What the exercise asks:
Everything in the listing below needs restating exactly, apart from the pictures.

Provided data:
==*==

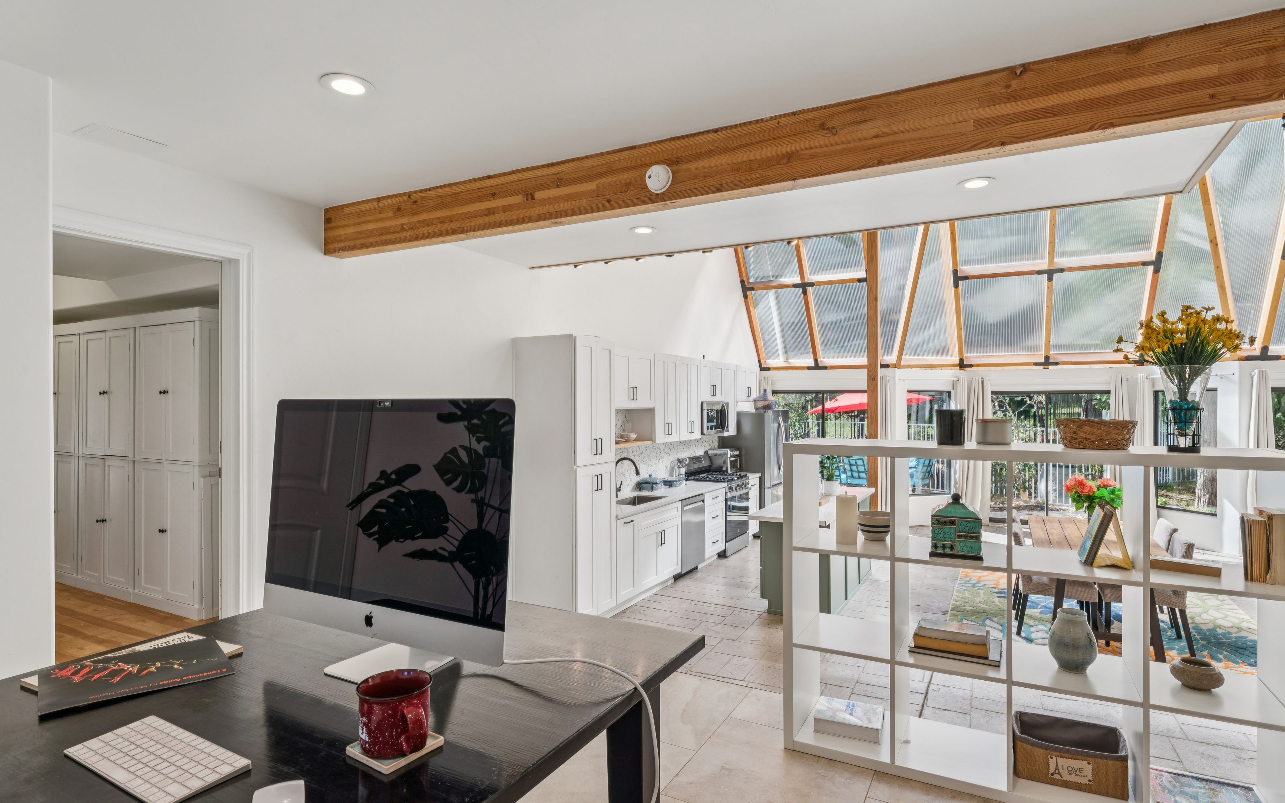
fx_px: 664
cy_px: 402
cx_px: 658
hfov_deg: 88.1
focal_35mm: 19
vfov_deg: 62.3
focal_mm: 17.9
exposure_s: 1/10
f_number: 13
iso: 100
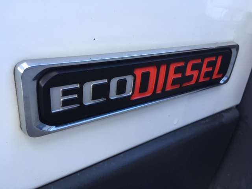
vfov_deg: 48.2
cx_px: 126
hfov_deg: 61.7
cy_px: 94
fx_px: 211
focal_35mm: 29
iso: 40
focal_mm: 4.15
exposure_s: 1/120
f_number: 2.2
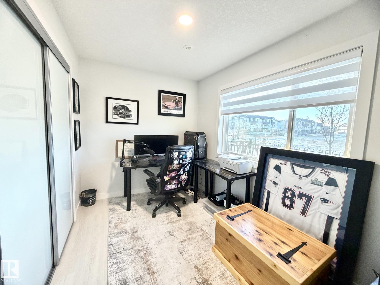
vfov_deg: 85.7
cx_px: 190
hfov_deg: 102.1
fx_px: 154
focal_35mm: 14
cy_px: 142
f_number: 2.2
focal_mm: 2.22
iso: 500
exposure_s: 1/60
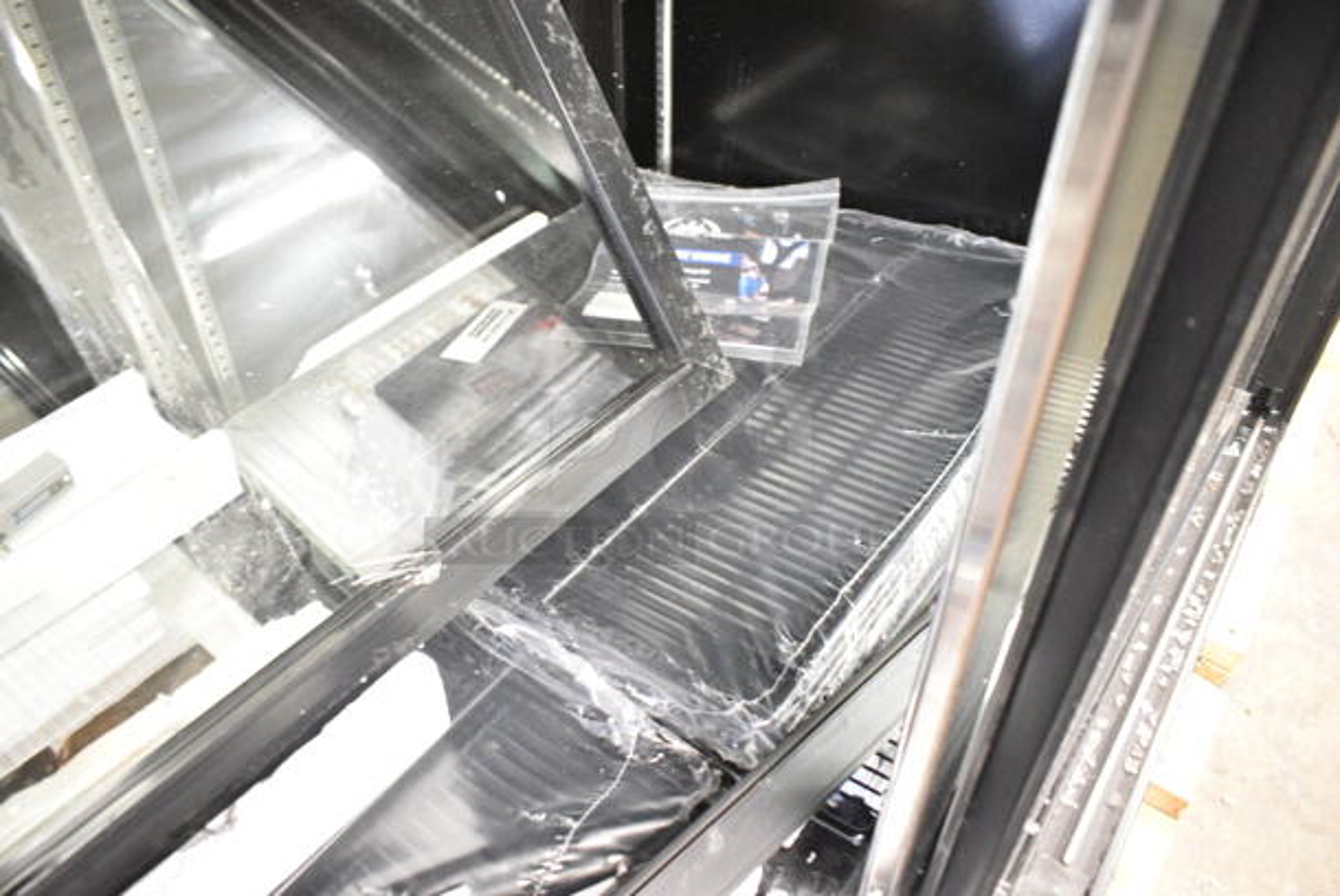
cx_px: 670
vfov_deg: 48.0
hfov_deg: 67.3
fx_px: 1006
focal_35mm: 27
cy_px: 448
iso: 6400
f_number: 3.5
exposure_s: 1/40
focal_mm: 18
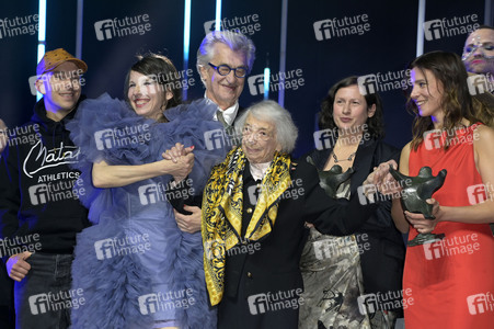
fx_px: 1344
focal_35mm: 98
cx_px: 247
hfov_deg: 20.8
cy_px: 164
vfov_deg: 13.9
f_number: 5.6
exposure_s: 1/80
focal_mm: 98
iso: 800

==*==

Result of this exercise:
fx_px: 664
cy_px: 402
cx_px: 658
hfov_deg: 88.1
focal_35mm: 19
vfov_deg: 62.3
focal_mm: 17.9
exposure_s: 1/10
f_number: 13
iso: 100
vfov_deg: 48.2
cx_px: 126
hfov_deg: 61.7
cy_px: 94
fx_px: 211
focal_35mm: 29
iso: 40
focal_mm: 4.15
exposure_s: 1/120
f_number: 2.2
vfov_deg: 85.7
cx_px: 190
hfov_deg: 102.1
fx_px: 154
focal_35mm: 14
cy_px: 142
f_number: 2.2
focal_mm: 2.22
iso: 500
exposure_s: 1/60
cx_px: 670
vfov_deg: 48.0
hfov_deg: 67.3
fx_px: 1006
focal_35mm: 27
cy_px: 448
iso: 6400
f_number: 3.5
exposure_s: 1/40
focal_mm: 18
fx_px: 1344
focal_35mm: 98
cx_px: 247
hfov_deg: 20.8
cy_px: 164
vfov_deg: 13.9
f_number: 5.6
exposure_s: 1/80
focal_mm: 98
iso: 800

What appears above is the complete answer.